A faithful transcript of all the lines below, with no pictures, is the goal here.

======== Provided information

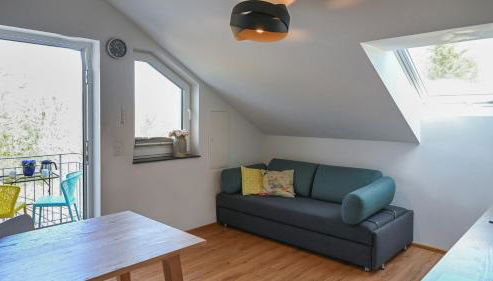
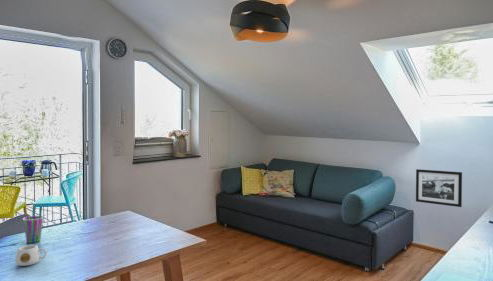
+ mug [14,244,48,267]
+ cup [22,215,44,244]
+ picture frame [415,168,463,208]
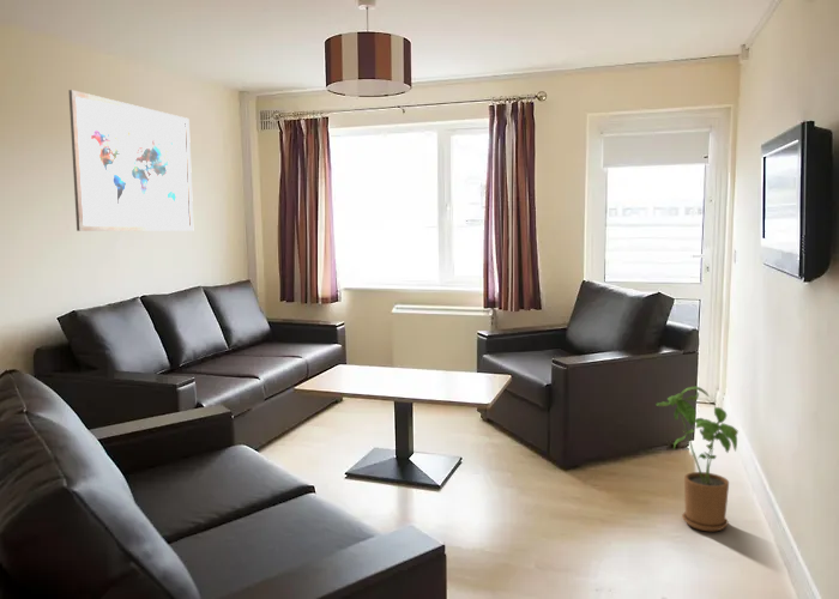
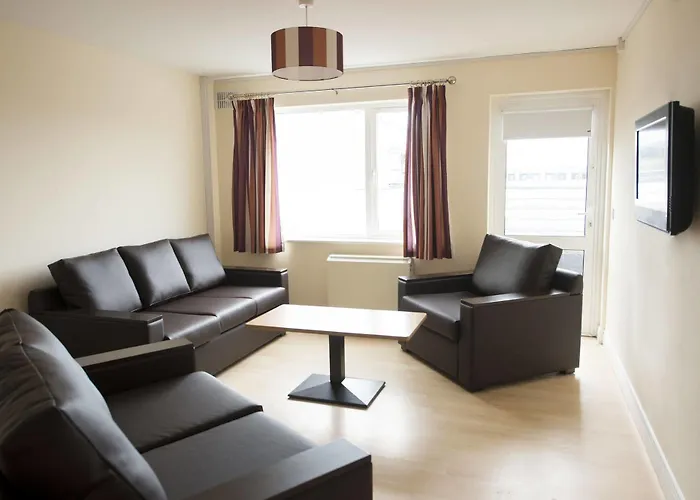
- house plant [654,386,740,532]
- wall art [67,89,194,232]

================

## Solution for this problem
+ mug [14,244,48,267]
+ cup [22,215,44,244]
+ picture frame [415,168,463,208]
- house plant [654,386,740,532]
- wall art [67,89,194,232]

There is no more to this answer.